Europe

Une majorité d’Etats pour réduire la volatilité des prix agricoles

Une majorité d’Etats membres estime que l’orientation de l’agriculture européenne vers le marché est suffisante et que l’UE ne dispose pas d’outils suffisamment performants pour lutter contre la volatilité des marchés. Ce constat a pu être fait à l’issue du long échange de vues que les ministres de l’agriculture de l’UE ont eu le 22 février à Bruxelles sur les mesures de gestions dans la Pac après 2013. Ce débat a aussi fait ressortir les divergences habituelles entre les pays les plus libéraux et les autres. L’éventail va de la France qui prône une « régulation forte et moderne » à la Suède qui préconise l’abolition de « toutes les mesures de marché pour les remplacer par des solutions privées ». L’Espagne va maintenant engager des travaux au niveau des experts des Vingt-sept en vue de parvenir avant la fin de la présidence de l’Union à des conclusions sur ce thème.

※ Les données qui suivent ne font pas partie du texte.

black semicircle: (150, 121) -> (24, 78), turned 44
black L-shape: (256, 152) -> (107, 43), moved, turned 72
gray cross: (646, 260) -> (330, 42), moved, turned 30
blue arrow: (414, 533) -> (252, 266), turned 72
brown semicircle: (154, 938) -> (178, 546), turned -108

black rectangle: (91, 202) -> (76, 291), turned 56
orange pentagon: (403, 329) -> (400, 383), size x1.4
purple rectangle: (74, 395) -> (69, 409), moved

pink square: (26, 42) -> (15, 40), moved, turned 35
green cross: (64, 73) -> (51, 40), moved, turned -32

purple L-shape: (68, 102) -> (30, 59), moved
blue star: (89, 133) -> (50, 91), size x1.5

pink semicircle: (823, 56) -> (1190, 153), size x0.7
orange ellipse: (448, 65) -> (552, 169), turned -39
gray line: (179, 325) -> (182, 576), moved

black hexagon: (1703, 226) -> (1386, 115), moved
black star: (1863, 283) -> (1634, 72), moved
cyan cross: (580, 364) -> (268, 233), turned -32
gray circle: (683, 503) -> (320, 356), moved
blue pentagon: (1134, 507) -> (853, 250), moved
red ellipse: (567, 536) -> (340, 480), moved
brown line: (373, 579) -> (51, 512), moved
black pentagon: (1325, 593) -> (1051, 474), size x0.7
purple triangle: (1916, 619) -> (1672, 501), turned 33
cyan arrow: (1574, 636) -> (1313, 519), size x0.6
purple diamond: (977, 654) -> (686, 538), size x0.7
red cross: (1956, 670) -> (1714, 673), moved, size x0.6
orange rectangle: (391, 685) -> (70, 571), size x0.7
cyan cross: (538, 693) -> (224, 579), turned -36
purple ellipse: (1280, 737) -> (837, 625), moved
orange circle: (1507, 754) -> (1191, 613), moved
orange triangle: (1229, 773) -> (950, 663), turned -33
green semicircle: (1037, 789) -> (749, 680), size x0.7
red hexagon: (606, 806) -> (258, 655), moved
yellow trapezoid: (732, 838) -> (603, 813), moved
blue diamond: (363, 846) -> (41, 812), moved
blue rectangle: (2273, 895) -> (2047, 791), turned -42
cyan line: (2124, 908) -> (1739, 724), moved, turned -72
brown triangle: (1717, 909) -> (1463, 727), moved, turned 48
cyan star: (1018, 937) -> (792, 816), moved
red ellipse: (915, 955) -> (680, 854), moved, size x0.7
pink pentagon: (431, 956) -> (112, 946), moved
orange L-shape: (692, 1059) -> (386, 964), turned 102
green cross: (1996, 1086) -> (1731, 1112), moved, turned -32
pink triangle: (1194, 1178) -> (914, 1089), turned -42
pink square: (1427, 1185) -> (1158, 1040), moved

Dans une note destinée à structurer le débat des ministres (1), la présidence espagnole de l’UE juge nécessaire, compte tenu de la volatilité des prix, de maintenir au-delà des 2013 des mécanismes de marché qui, comme aujourd’hui, jouent le rôle de filet de sécurité. Elle propose aussi de réfléchir à deux autres instruments – assurance revenu, caisses mutuelles – qui pourraient être mis en place parallèlement.